▶ Exercise
The entries below hold a line with "271 245 13.70" and a line with "286 218 471.21". Return those lines and all that lie between them, exactly and only.

▶ Extracted information
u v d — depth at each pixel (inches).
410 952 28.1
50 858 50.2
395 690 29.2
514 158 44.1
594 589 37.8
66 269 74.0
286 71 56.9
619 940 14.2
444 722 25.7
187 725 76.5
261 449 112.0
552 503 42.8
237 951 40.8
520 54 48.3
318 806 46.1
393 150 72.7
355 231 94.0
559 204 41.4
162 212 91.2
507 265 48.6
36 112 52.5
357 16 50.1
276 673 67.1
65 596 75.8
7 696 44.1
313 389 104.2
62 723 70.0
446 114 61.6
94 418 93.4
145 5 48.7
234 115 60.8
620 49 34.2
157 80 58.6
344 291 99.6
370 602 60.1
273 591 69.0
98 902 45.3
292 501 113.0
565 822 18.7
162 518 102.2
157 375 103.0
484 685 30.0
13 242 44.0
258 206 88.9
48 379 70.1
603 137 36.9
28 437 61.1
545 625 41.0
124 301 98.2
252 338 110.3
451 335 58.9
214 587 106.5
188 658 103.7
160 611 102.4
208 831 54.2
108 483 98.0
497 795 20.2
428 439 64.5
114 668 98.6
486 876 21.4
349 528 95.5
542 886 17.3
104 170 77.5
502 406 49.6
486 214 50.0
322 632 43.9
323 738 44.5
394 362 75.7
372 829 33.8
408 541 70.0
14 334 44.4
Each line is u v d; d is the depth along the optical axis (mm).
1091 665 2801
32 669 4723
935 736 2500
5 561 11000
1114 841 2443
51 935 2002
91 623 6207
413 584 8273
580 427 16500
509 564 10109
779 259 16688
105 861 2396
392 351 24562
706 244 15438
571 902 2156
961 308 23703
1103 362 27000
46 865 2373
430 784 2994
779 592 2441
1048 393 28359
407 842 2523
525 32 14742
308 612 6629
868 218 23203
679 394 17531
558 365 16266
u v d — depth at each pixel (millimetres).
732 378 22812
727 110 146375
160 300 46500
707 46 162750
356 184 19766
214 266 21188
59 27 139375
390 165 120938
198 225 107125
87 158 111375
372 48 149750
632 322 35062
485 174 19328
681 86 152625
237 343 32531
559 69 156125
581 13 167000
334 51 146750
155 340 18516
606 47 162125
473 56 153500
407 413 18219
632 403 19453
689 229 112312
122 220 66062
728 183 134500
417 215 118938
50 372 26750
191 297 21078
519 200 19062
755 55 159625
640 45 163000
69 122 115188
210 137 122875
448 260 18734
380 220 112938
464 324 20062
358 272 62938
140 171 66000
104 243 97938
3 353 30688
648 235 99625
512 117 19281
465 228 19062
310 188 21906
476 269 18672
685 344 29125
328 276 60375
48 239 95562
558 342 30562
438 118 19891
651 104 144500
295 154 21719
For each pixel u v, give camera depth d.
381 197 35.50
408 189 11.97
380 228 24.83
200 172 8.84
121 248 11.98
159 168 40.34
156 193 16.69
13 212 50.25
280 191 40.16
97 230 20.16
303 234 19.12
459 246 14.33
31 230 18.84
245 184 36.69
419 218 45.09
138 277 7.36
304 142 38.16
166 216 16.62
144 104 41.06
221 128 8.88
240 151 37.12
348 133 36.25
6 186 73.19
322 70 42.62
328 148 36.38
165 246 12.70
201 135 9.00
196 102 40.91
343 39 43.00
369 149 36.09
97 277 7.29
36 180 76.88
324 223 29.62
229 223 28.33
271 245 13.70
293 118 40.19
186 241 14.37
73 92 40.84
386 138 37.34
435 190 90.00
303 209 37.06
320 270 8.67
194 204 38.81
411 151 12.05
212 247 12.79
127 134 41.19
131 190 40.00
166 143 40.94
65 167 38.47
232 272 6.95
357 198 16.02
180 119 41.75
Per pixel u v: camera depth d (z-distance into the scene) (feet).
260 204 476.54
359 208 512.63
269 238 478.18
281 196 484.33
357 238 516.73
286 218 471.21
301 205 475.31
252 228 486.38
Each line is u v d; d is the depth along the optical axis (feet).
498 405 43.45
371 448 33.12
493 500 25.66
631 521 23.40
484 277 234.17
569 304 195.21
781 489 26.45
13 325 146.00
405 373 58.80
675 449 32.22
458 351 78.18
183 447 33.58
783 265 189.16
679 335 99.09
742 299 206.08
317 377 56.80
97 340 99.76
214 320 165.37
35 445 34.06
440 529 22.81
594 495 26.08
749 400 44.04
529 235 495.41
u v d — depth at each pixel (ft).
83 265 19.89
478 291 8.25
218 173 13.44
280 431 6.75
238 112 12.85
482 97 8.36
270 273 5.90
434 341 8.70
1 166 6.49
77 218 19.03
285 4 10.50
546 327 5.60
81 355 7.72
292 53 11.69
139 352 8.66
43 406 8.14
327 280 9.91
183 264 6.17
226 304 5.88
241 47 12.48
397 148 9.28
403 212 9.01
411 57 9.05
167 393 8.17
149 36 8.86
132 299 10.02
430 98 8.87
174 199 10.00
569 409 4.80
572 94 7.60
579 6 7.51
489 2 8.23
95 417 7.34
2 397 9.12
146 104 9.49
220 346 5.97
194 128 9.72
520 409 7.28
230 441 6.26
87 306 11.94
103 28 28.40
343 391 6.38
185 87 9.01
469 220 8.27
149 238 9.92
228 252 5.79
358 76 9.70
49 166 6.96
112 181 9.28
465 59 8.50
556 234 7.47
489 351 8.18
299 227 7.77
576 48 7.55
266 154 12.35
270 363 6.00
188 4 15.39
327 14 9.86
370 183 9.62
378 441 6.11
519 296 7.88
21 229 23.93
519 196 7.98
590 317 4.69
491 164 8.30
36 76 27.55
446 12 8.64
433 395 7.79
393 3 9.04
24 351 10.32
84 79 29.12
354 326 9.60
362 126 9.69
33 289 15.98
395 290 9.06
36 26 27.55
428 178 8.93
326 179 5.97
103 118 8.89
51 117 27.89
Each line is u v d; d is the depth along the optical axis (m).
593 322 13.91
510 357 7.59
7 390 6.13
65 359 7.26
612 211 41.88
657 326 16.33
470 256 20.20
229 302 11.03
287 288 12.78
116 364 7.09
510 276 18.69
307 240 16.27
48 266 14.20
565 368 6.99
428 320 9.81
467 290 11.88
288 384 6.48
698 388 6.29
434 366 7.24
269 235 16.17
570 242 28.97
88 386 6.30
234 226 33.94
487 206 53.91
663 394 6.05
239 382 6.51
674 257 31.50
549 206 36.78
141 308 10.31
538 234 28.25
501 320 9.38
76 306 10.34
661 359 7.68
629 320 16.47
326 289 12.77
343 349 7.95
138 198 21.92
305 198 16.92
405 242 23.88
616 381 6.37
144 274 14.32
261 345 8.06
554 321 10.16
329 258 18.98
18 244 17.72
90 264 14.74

▶ Answer
271 245 13.70
293 118 40.19
186 241 14.37
73 92 40.84
386 138 37.34
435 190 90.00
303 209 37.06
320 270 8.67
194 204 38.81
411 151 12.05
212 247 12.79
127 134 41.19
131 190 40.00
166 143 40.94
65 167 38.47
232 272 6.95
357 198 16.02
180 119 41.75
Per pixel u v: camera depth d (z-distance into the scene) (feet).
260 204 476.54
359 208 512.63
269 238 478.18
281 196 484.33
357 238 516.73
286 218 471.21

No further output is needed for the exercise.